Document segment ▸
- Opening Delimiter -

Obama is trapped, and the American people are frightened, and Matthew Yglesias explains the situation:
The biggest problem with Obama’s current approach isn’t what he’s promising to do, but what he’s promising to accomplish. Over the course of 2014, Obama’s anti-ISIS statements have become increasingly dire and alarmist. The shift in tone appears to have two causes. One is backlash to his ill-advised quip about ISIS being global jihad’s JV team. The other is polling indicating that the American public was profoundly affected by the execution videos, which were the single most widely-noted news event since 2009.
The American people may of course be wrong:
Public opinion always matters in politics and therefore in policymaking, but the fact of the matter is that the American people have this a bit mixed up. The beheadings are not the most alarming thing ISIS did this summer (try taking Mosul or genocidal violence against religious minority groups) and the rise of ISIS isn’t even the summer’s most alarming foreign policy crisis (try Russia’s invasion of Ukraine and apparent probing of Estonian and Finnish borders). There is no good reason for the United States to take maximal action against ISIS, not least because none of our potential partners in the region are going to.
Some perspective might be nice, and David Corn asks some good questions:
After depicting ISIS as a peril warranting a US military response – and with much of the American public convinced of that – can he then shrug his shoulders and say never mind? Will he provide the hawks an opening for political attacks and demands for greater military intervention? In his speech, the man who ran for president with the pledge to end the Iraq war declared, “We will not get dragged into another ground war in Iraq.” But what if all else fails? He vowed to eradicate the ISIS “cancer,” noting it will take time to do so. Can he stop if his non-war counter-terrorism campaign does not defeat the disease? It is hard to put the case for war back in the box.

- Closing Delimiter -

Collected data entries ▸

- Opening Delimiter -

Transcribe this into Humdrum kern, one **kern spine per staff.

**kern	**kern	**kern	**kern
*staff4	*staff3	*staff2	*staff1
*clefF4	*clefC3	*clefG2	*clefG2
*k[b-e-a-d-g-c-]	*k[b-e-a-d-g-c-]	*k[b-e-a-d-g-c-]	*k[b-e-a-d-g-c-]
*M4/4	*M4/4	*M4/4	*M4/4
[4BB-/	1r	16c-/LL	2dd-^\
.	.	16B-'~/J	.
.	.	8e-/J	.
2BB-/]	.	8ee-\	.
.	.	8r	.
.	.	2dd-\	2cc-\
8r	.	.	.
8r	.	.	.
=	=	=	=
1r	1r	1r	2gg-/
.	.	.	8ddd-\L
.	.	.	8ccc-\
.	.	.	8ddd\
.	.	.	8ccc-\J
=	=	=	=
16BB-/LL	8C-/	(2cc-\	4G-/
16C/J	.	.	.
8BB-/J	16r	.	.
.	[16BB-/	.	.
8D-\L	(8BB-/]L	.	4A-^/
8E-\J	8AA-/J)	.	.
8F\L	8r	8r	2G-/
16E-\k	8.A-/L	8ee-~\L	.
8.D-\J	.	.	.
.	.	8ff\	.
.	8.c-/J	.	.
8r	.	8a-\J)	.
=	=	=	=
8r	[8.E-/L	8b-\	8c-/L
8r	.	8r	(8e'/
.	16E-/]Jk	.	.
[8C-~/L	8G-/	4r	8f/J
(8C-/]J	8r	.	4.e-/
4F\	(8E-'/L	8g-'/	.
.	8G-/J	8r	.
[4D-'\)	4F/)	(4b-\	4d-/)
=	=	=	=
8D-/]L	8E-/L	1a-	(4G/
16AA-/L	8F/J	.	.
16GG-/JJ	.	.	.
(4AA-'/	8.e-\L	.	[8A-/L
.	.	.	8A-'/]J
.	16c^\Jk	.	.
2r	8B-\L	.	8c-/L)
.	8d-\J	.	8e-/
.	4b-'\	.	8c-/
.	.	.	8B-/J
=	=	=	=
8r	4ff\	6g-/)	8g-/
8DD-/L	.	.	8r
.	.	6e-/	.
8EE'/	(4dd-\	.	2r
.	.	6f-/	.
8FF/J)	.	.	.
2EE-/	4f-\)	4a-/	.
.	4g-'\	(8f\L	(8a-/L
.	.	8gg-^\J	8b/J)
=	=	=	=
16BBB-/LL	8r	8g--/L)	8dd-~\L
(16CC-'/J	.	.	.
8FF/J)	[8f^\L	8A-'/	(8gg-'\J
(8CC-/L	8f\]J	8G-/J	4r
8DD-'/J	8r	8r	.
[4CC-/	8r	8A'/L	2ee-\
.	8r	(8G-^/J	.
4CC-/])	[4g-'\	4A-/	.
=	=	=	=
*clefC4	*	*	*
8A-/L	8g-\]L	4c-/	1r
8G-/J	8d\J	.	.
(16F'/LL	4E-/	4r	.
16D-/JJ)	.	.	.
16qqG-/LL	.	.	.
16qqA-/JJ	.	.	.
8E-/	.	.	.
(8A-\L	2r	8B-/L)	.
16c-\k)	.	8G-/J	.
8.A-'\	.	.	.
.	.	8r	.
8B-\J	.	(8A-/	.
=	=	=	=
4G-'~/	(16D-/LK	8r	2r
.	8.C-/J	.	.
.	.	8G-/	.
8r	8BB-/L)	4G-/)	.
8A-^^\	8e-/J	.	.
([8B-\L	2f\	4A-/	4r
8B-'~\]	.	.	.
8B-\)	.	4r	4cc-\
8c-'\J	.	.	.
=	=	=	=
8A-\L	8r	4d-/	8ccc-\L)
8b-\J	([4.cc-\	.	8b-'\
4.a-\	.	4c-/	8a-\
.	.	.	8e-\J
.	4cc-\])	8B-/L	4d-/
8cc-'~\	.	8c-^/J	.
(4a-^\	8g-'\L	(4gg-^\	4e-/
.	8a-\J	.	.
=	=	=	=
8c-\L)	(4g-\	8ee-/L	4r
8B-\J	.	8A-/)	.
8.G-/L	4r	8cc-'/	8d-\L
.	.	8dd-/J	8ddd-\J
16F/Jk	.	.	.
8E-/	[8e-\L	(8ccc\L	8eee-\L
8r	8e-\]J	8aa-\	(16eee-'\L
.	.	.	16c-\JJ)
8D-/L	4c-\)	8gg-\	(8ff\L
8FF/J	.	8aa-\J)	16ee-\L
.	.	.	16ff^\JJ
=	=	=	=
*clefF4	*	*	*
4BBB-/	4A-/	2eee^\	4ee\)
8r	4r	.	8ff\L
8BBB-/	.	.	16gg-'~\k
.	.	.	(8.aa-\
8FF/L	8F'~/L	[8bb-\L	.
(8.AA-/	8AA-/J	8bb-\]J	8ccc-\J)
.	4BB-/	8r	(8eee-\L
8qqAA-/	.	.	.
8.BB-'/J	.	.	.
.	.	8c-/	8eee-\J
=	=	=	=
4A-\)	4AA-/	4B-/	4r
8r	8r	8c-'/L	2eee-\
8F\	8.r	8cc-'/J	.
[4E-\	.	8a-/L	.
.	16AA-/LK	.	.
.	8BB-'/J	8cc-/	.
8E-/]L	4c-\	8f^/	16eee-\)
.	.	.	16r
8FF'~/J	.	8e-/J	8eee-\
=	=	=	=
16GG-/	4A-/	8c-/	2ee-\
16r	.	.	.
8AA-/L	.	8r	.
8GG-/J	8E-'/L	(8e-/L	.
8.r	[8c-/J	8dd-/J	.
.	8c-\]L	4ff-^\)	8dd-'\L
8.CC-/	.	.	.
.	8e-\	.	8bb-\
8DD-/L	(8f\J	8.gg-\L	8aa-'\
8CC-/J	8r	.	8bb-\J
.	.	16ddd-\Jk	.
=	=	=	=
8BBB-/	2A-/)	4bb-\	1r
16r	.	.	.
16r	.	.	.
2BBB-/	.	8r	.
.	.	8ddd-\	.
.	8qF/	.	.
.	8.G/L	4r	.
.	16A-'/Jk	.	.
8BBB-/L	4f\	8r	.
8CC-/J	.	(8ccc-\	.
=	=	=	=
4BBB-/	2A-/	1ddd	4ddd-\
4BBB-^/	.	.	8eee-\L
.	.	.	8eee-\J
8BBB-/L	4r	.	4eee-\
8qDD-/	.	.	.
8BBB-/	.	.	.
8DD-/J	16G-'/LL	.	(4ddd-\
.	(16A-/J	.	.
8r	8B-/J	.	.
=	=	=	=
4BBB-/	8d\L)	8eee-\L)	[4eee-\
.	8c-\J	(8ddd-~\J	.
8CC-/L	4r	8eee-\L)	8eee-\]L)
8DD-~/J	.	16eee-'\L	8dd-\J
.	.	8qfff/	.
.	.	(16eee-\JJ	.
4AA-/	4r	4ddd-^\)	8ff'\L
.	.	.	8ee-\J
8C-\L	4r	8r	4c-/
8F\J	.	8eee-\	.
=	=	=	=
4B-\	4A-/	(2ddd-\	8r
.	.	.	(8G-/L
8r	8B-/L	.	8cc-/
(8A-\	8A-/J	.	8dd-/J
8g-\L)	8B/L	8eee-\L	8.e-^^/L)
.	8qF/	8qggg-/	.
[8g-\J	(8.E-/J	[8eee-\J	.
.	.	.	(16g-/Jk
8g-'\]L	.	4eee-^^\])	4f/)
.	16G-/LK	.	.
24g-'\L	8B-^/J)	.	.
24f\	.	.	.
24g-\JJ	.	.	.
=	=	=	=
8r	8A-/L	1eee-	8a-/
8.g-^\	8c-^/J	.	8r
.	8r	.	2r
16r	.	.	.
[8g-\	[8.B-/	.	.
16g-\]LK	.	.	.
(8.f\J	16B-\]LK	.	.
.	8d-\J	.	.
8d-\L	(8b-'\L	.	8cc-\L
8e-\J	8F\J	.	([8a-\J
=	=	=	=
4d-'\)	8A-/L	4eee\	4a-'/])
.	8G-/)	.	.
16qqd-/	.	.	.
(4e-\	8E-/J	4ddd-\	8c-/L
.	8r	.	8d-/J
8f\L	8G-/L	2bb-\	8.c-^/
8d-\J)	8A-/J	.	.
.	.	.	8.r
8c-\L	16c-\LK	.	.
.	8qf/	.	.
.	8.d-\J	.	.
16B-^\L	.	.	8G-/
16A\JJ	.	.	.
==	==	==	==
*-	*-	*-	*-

- Closing Delimiter -

What you will do ▸
Copy everything in the piece above on Obama's ISIS policy, from "Some perspective might" down to "in the box.".

Reply to the exercise ▸
Some perspective might be nice, and David Corn asks some good questions:
After depicting ISIS as a peril warranting a US military response – and with much of the American public convinced of that – can he then shrug his shoulders and say never mind? Will he provide the hawks an opening for political attacks and demands for greater military intervention? In his speech, the man who ran for president with the pledge to end the Iraq war declared, “We will not get dragged into another ground war in Iraq.” But what if all else fails? He vowed to eradicate the ISIS “cancer,” noting it will take time to do so. Can he stop if his non-war counter-terrorism campaign does not defeat the disease? It is hard to put the case for war back in the box.